Abstract
Acute Myeloid Leukemia (AML) is a heterogeneous disease, driven by the serial acquisition of somatic mutations, that may be evolve (s-AML) from a previous myelodysplastic syndrome (MDS) or after cytotoxic chemotherapy for an unrelated neoplasm. Mutations in ASXL1, BCOR, EZH2, SF3B1, SRSF2, STAG2, U2AF1, or ZRSR2 have recently been shown to be highly associated with the diagnosis of s-AML and are therefore considered as secondary-type mutations. Consequently, these mutations are now recognized as defining secondary type mutations (STMs) and are considered as ontogeny markers into the updated International Consensus Classification (ICC) and World Health Organization (WHO) 2022 classification systems. In addition, the presence of any of those mutations constitutes adverse risk as per the European LeukemiaNet (ELN) 2022 risk classification, when conventional chemotherapy is administered.
However, their prognostic impact may differ with the introduction of novel therapies, including hypomethylating agents plus Venetoclax (HMA+VEN), where a different molecular pattern including RUNX1, FLT3-ITD, N/KRAS, CBL, and KIT mutations proved to predict treatment failure.
CPX-351 is currently approved for secondary AML (s-AML), a subset of AML which is frequently associated with a high prevalence of adverse-risk genetic mutations. Despite the recognized association of these high-risk mutations with s-AML, their specific impact on treatment response to CPX-351 remains underexplored. Elucidating the relationship between these mutational profiles and therapeutic outcomes is critical to optimizing treatment strategies and improving prognostic stratification in this high-risk patient population.
The primary objective of this study was to assess the association between the presence of STMs or HMA-VEN resistance profiles and MRD clearance and overall survival (OS).
Materials and Methods Eighty-one patients (median age 69; range 37-77) diagnosed with s-AML (n=55) or therapy-related AML (t-AML, n=26), according to WHO 2016 criteria, received CPX-351 at our Center.
NGS was performed on bone marrow samples at diagnosis using the Myeloid Solution panel by SOPHiA Genetics, targeting 34 critical genes.
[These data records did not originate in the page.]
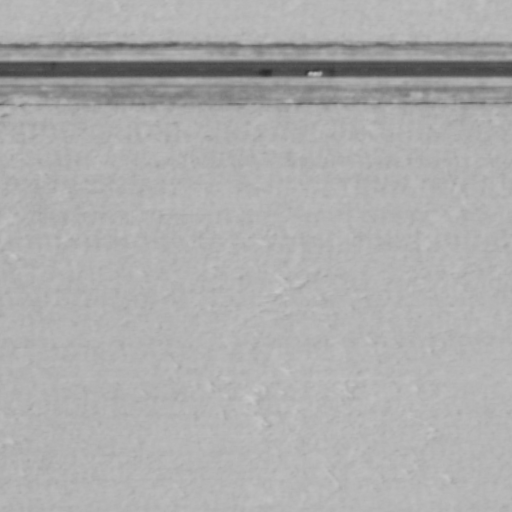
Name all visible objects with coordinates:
road: (256, 67)
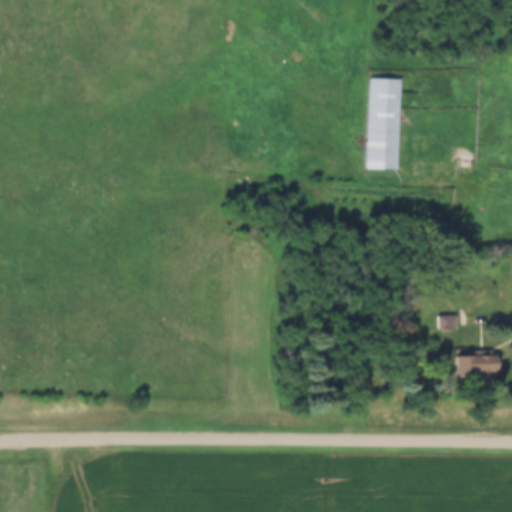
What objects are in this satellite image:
building: (379, 124)
building: (444, 322)
building: (473, 365)
road: (255, 447)
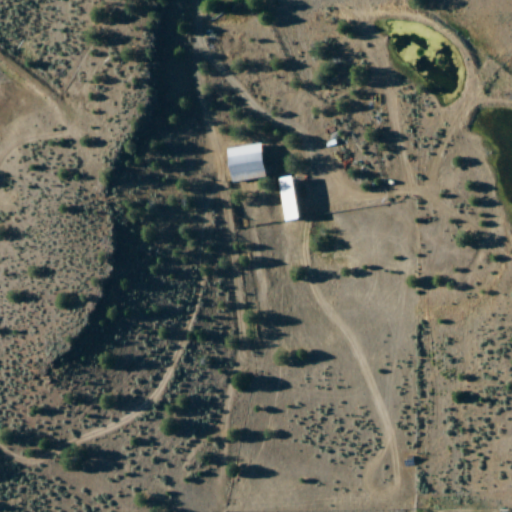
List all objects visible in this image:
building: (244, 164)
building: (286, 199)
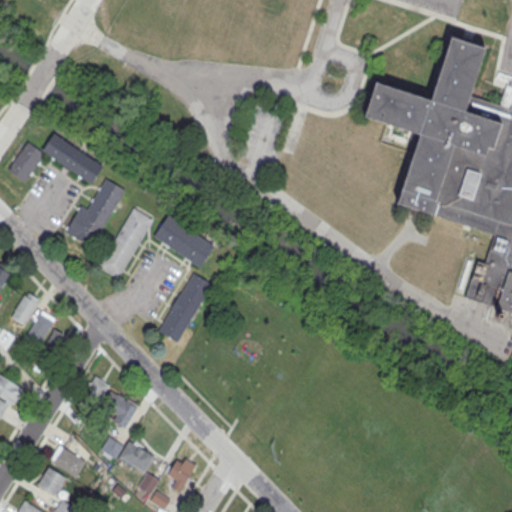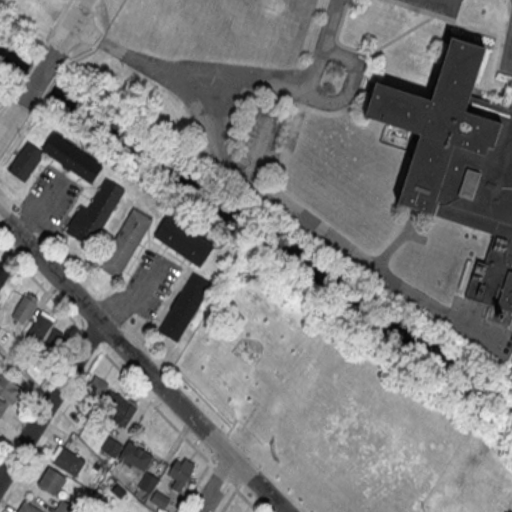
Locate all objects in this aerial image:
road: (58, 20)
road: (70, 24)
road: (323, 47)
road: (508, 49)
river: (10, 61)
road: (31, 69)
road: (38, 76)
river: (37, 80)
road: (287, 87)
road: (6, 103)
road: (10, 121)
building: (54, 158)
building: (55, 159)
building: (456, 160)
building: (458, 161)
road: (278, 194)
parking lot: (48, 200)
building: (94, 213)
building: (95, 213)
building: (183, 240)
building: (183, 241)
building: (125, 242)
building: (125, 243)
river: (281, 244)
building: (310, 272)
building: (3, 275)
building: (2, 277)
parking lot: (149, 283)
road: (40, 285)
road: (136, 296)
building: (184, 306)
building: (25, 307)
building: (185, 307)
building: (24, 309)
building: (39, 327)
building: (39, 328)
building: (53, 345)
building: (53, 346)
road: (115, 365)
road: (140, 365)
road: (24, 375)
building: (9, 390)
building: (92, 391)
building: (8, 393)
building: (93, 394)
park: (346, 396)
road: (49, 401)
building: (121, 410)
building: (110, 448)
building: (136, 456)
building: (135, 457)
building: (67, 460)
building: (67, 461)
building: (179, 472)
building: (51, 480)
building: (50, 482)
building: (147, 483)
building: (148, 483)
road: (214, 485)
road: (193, 487)
building: (159, 500)
road: (247, 500)
building: (63, 507)
building: (27, 508)
building: (28, 508)
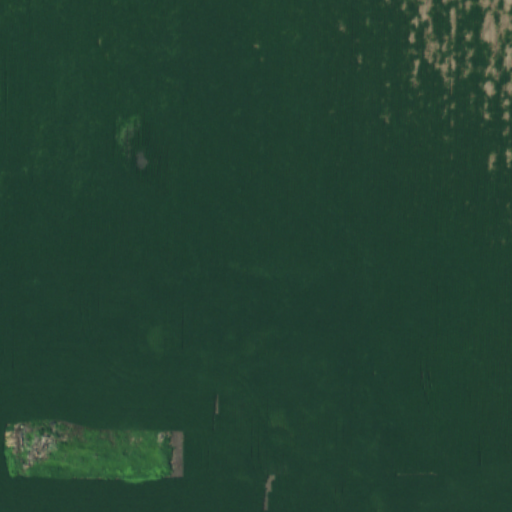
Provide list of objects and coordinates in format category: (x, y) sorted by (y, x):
building: (282, 461)
building: (221, 475)
road: (246, 492)
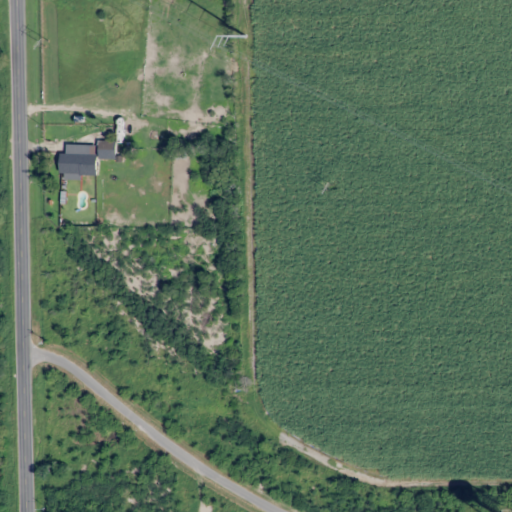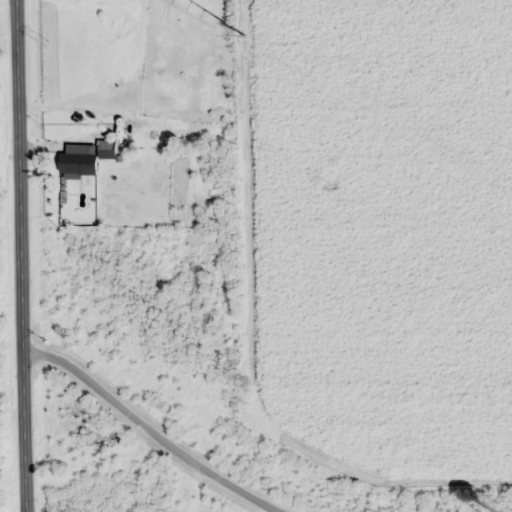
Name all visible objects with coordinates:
power tower: (244, 35)
power tower: (43, 41)
building: (106, 149)
building: (78, 164)
power tower: (328, 186)
road: (22, 255)
road: (147, 430)
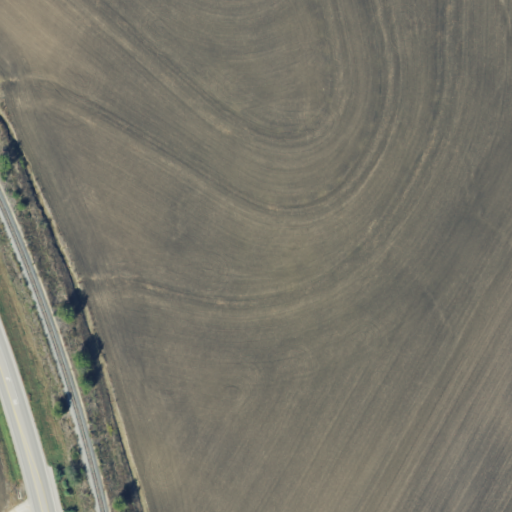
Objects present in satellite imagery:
railway: (58, 354)
road: (25, 429)
road: (29, 503)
Sequencing was conducted on the Illumina MiSeq platform and analyzed using SOPHiA DDM® Software.
Minimal Residual Disease (MRD) analysis was conducted via multicolour flow-cytometry (MFC) in all patients achieving complete remission (CR), with a threshold of 0.1%.
Results The median number of mutations at diagnosis was 7 (range 2-14), and 36% of patients had a high mutational burden, defined as having more than 8 mutations.
Most patients showed STMs (68%), and 73% displayed molecular features linked to HMA-VEN resistance.
According to ELN 2022 risk stratification, 8 patients (10%) were classified as favourable, 5 (6%) as intermediate, and 68 (84%) as adverse.
After cycle 1, 66/81 patients (81%) achieved CR, with MFC-MRD negativity in 40/66 CR patients (61%).
CR rate and MRD negative CR probability were not affected by ELN 2022 high-risk mutations, or STMs, HMA-VEN resistance profile.
After a median follow up of 34 months (CI 95%; 23.2-64.8 months), the median OS was 15 months (CI 95%; 10.7-19.3), whereas 1-year OS was 52,7%.
OS was not affected by any of the high-risk mutations, STMs, or HMA-VEN resistance profile.
In order to evaluate the impact of hematopoietic stem cell transplantation (HSCT), we conducted a Landmark analysis, including only patients alive and in CR at day 90.
The landmark model showed that patients undergoing hematopoietic stem cell transplantation (HSCT; n=24, median OS not reached) had superior outcomes compared to those who did not receive HSCT (n=41; median OS 12 months, p<0.05). Among HSCT patients, mutational status did not impact survival, whereas a negative MRD status showed a trend towards improved OS (median OS not reached vs 22 months in MRD negative or positive patients, respectively, p=0.060) .
Among patients not undergoing HSCT, none of the analysed variables, including ELN 2022 high risk mutations, STMs and HMA-VEN resistance profile impacted OS.
Conclusions The probability of response to CPX-351 is not affected by the presence of STMs and HMA-VEN resistance profile. Patients who achieve response to CPX and are able to proceed to HSCT have the best prognosis. CPX-351 may therefore be a reasonable choice in patients who are fit for HSCT and show molecular features predictive of HMA-VEN failure.